Today, UP holds the UPCAT, the admission test that occurs earliest. I hope, this early, that the people who'll best us would take the test today. I imagine her test morning like mine, accompanied by parents, given a few chocolates or legumes to stimulate the brain. She can't deny her nerves dancing on end, in a swirl of anticipation and fear. She'll make a lot of educated guesses - no - not graceful at all if you look at the guessing. However, I look at the education. I'm already proud of the emergence of the germ. Some of the people I'm with look down on her. I know and wish never to forget that she went through a lot to get where she is. She and her batch comes! Next year, I may still be in the system to work with her, provide what she asks for, remind her to ask in the first place, and listen to recitations and silences that I'll never fully understand. I should always be reminded to respect, nevertheless. Her batch, I hope, will best ours.

Next year, both she and I may be rejected by the system. Still, I wish to make her acquaintance one way or the other. The route matters not. She will, I know, surpass us.

This dawn, I wake in the thrall of several thrills and melancholies. Some of the excitements, I'm disposed to share, the others remain rotting or blossoming in a swamp where only the strong can manage without staining themselves. While I don't think lightly of those in my company, stranger or not, I can't accompany anyone there. Those others, in their nosiness or affection, will try to pry. There're no doors to swamps; either you're there, deep in the muck, or you're not. Let them wish entrance! No one knows what they're asking until they get it full in the face, and it forces its acid froth on the blood of their soft, inexperienced lips.

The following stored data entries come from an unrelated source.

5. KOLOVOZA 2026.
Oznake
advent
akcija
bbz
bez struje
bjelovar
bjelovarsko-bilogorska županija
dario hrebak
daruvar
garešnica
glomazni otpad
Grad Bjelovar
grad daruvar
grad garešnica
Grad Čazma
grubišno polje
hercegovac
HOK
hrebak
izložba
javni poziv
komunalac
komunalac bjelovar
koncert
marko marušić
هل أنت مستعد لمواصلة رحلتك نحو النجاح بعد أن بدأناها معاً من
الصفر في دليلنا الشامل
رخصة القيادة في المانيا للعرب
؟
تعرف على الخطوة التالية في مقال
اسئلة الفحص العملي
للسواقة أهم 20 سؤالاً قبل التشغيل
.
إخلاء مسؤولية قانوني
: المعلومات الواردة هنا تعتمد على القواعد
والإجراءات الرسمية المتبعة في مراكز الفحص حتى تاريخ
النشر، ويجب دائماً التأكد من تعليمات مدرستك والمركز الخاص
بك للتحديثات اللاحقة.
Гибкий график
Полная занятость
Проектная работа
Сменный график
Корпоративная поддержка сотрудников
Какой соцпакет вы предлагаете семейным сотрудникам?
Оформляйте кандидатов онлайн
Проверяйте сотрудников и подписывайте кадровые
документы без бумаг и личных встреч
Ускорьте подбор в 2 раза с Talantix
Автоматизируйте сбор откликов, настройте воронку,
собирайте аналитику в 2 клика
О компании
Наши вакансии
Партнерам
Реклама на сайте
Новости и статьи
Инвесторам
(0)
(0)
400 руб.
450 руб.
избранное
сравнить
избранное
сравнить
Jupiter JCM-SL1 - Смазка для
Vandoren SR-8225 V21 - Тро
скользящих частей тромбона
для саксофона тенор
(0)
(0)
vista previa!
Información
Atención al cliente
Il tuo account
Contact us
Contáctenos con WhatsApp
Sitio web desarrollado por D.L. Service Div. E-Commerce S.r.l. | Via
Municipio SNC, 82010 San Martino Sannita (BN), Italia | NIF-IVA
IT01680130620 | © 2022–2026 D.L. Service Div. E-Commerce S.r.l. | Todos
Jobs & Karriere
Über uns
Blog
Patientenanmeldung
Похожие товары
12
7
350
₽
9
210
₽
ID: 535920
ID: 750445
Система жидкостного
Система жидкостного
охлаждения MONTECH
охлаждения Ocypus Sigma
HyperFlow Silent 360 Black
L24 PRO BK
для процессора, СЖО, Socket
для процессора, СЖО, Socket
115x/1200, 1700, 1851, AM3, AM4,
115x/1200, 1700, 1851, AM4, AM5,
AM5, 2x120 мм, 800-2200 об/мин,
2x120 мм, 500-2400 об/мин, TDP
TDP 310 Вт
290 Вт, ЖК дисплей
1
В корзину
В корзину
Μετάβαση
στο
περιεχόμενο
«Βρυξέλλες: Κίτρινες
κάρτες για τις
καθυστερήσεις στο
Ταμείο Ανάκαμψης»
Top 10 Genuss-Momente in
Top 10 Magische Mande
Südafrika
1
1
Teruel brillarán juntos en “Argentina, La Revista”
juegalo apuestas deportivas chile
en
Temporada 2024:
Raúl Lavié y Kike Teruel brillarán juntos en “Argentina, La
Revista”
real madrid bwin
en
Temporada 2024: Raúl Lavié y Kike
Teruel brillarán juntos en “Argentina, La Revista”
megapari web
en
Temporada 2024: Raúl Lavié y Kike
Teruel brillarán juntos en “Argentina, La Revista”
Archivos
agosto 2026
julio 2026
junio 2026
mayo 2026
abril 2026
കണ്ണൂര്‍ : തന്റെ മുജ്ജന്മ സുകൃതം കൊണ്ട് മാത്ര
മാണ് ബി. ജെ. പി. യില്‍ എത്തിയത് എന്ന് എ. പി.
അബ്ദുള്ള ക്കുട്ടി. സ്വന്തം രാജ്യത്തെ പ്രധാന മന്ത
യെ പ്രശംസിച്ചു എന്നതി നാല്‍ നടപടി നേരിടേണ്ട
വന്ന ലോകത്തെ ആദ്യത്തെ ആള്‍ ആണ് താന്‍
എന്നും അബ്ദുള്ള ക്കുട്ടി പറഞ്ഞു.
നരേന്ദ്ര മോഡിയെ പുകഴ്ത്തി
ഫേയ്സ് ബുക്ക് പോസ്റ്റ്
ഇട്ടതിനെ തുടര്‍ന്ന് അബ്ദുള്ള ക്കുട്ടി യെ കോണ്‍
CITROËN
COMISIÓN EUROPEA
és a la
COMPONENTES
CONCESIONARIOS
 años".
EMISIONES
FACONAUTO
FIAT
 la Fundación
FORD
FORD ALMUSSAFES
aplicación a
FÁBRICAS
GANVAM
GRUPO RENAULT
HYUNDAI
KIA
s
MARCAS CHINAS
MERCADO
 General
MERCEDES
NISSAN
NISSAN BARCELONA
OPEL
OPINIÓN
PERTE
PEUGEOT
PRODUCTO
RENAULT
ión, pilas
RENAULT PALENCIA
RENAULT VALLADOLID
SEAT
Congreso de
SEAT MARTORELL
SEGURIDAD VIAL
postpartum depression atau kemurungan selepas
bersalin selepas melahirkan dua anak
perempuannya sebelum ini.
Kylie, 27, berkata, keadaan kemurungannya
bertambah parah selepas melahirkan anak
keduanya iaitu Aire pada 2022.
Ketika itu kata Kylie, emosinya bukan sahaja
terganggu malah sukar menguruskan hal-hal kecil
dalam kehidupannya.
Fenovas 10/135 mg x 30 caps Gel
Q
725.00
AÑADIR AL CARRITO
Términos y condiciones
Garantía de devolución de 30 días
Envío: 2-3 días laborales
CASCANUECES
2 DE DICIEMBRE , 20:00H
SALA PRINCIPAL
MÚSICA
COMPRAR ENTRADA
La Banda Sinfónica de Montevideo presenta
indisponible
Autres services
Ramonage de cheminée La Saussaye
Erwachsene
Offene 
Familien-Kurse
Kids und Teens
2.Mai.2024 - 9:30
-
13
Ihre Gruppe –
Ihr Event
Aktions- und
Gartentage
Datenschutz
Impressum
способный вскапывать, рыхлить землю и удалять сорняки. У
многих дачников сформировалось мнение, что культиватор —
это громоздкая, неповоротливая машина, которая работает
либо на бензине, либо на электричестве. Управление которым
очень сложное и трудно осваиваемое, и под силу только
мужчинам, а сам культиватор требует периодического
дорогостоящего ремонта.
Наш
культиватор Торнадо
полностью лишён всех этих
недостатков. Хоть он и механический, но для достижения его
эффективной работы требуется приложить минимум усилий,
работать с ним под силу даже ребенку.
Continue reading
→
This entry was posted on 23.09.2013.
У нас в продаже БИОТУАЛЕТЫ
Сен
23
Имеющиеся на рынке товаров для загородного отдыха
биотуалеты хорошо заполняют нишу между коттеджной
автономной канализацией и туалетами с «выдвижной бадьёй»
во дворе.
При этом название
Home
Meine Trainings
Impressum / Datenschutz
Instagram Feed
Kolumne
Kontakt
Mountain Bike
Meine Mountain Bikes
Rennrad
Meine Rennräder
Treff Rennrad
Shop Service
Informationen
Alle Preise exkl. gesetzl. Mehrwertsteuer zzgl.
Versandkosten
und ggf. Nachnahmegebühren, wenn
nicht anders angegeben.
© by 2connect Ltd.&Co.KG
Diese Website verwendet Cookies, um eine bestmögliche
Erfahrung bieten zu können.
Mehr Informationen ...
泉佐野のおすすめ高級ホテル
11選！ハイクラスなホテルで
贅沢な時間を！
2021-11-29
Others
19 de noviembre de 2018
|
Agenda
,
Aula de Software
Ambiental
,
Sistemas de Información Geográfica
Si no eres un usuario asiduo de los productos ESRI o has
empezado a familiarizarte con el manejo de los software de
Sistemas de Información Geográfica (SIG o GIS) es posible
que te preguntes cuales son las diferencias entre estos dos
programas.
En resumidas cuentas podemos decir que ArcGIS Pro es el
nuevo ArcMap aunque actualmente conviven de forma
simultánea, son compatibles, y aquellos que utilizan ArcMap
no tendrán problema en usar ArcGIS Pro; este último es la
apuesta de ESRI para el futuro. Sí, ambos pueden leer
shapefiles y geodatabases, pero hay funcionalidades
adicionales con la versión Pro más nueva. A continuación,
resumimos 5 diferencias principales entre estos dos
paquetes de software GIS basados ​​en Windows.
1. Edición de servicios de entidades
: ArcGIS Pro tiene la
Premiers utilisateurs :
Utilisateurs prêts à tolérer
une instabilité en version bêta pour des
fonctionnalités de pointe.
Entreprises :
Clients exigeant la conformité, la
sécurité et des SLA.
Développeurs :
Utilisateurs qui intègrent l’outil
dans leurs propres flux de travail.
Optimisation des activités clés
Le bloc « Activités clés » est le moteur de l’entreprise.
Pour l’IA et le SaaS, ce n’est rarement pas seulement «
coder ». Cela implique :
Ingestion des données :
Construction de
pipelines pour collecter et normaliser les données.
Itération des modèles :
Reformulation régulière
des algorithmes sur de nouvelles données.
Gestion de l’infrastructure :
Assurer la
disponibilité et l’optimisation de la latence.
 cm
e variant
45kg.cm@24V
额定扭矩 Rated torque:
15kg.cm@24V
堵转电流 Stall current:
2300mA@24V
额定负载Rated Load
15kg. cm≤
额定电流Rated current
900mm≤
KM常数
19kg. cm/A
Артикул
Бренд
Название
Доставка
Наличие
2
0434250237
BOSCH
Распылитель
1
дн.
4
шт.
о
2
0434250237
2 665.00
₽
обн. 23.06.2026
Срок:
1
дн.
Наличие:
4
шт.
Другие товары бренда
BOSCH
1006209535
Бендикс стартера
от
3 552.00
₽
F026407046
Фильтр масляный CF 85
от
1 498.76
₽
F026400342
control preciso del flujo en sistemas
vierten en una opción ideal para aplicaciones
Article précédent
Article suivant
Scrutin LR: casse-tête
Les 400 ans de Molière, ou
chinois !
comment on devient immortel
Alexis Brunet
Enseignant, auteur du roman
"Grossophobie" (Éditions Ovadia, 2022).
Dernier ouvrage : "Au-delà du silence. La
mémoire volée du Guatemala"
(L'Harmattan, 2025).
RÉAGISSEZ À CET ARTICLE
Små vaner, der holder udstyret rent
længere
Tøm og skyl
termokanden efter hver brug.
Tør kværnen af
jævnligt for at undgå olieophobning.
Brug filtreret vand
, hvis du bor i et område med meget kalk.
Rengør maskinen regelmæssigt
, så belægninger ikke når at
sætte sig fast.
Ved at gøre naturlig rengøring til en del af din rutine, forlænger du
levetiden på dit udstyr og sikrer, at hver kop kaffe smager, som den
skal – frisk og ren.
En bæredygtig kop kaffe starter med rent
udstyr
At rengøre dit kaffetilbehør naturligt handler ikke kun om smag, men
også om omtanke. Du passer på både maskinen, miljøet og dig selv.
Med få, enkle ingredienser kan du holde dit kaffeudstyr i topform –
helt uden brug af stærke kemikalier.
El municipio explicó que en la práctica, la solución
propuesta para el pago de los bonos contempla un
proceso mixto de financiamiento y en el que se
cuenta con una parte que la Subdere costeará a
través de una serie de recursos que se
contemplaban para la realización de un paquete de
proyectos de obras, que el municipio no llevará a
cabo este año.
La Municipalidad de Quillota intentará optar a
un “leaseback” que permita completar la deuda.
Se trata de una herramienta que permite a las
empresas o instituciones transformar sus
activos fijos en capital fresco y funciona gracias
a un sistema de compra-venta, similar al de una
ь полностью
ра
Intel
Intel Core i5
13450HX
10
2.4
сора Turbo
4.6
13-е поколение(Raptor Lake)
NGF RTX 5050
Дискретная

Tomorrow, a breakfast I look forward to will be served.

Before that, later today, I'll trek with my classmates under the guidance of three eminent historians, Q-, V-, and M-. We'll study historical places in Cavite and Tagaytay. I'm particularly interested in President Bonifacio's sites. The views on the where, how, and why of his death remain unsettled to this day. I desire illumination. Or at least an earful of relevant eavesdropping. Profess professors!

Much later, on the 27th, Arnold Azurin will give a lecture against three strains of 'ultranativism' - Tadhana, the history supposedly written by Marcos, Tasaday, the hoax, and Pantayong Pananaw, the Salazarian view of Kasaysayan. Proponents of these lines of thinking will come. Q- set it up just right and ripe for fireworks. A true rouser, he now has me expecting the presence of Zeus Salazar himself. I hope another one of his plans pushes through too. If so, I'll hear Walden Bello in a debate.

Meanwhile, I immerse myself in reading along the three aforementioned lines to prepare for the meeting of minds. Some of the ghost writers for Tadhana, I gather, remain truly proud they were part of the project. Jean Baudrillard, I read in his 'America', took to the Tasaday fabrication hook, line, and sinker. Three years or so back, I remember, UP took back the master's degree of an instructor from the Pantayong Pananaw view because she plagiarized. Well, that shouldn't discredit the academic merits of the school of thought. It must be mentioned though because this is my journal, she was my instructor, I hated her guts, and I'm glad they kicked her out. I accept, however, that there are dimensions of that case that remain vague to me, to this day. I also accept that this digression ran too long, and now I'm pressed for time.

At the moment, I must move. I set up the meeting at six. The clock ticks against me.